Small political parties again voiced their disapproval of National Election Committee regulations after learning Thursday of a vote-tallying formula they say mirrors one implemented in 1998 and would help slip CPP officials into office.
Also, Prime Minister Hun Sen said he would step down from power if the CPP loses in the July 27 elections, so long as they are “free and fair.”
The adopted vote-tallying formula is similar to a formula that led opposition parties to discredit the 1998 elections.
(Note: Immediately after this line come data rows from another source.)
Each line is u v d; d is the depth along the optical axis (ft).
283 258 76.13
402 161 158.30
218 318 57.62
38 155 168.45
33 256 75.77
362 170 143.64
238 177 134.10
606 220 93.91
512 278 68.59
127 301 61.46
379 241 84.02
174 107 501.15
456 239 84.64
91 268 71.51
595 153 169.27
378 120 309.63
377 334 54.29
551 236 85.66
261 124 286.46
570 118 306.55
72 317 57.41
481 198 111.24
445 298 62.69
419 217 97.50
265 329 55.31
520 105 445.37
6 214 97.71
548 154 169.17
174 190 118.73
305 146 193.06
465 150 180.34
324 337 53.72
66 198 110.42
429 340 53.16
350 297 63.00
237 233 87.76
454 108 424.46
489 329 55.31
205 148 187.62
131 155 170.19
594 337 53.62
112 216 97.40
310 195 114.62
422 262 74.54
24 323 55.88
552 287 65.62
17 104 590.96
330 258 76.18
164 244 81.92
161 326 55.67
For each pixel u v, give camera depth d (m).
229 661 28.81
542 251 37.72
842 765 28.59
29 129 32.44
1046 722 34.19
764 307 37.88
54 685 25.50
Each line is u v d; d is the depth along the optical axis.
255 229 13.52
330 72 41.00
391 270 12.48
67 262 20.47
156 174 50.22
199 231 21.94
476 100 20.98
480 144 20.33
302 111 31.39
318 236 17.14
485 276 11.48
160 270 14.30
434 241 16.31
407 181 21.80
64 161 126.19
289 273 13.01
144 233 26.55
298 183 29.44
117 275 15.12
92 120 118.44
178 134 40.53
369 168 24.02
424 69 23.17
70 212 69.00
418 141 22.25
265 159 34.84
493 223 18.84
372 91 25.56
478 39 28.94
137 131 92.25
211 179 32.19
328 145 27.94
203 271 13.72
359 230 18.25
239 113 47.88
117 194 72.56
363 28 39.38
An authoritative copy of the formula in English was unavailable Thursday, but NEC spokesman Leng Sochea said it was “95 percent” the same as the 1998 formula.
“It is contrary to the democratic process, which wants to have a lot of political parties in the National Assembly,” said Hang Samrith, deputy secretary-general of the Hang Dara Democratic Movement Party. “This formula will kill the small parties,” he said.
The complex formula awards seats on a proportional basis, meaning the candidate needs a portion of the vote, not the majority, to secure a National Assembly seat.
A similar formula in 1998 drew criticism from international media experts as well as local politicians.
In a letter to The Phnom Penh Post in February 2002 titled “Lessons from the 1998 Election,” Glenys Kinnock, who served as the European Union’s special representative to the 1998 elections, wrote “it was discovered that last minute changes to the election law were made without consultation, behind closed doors.”
“The significant effect that the change of formula had on the final results on the ballot made it very difficult for Funcinpec or the Sam Rainsy Party to accept the result,” she wrote.
Opposition parties rejected the 1998 election results and rallied in the streets for weeks, saying that the formula had awarded seats according to a skewed proportion, and that it essentially blocked smaller parties from winning seats.
No representatives outside of the three major parties sit in the current Assembly.
“The formula will destroy small parties,” said Sun Sokunmealea, deputy president of the Khmer Front Party. “Sooner or later, only the Cambodian People’s Party will have members in the National Assembly.”
Meanwhile, Hun Sen told a crowd of supporters Thursday that they should refrain from violence during the election period and that he would leave office if he loses the election.
“All political parties, voters, authorities and civil servants must respect the election law in order to ensure the election atmosphere is transparent, free, fair and with no intimidation,” he said in an inauguration address in Kampot province broadcast on radio.
“If I leave my position, I will regard it as my success, because I lead to have free and fair elections. If I win the election, I will continue my work,” he said.
Hun Sen also spoke out against forcing villagers to take oaths to cast a CPP vote—a practice rampant in the countryside, according to election monitors.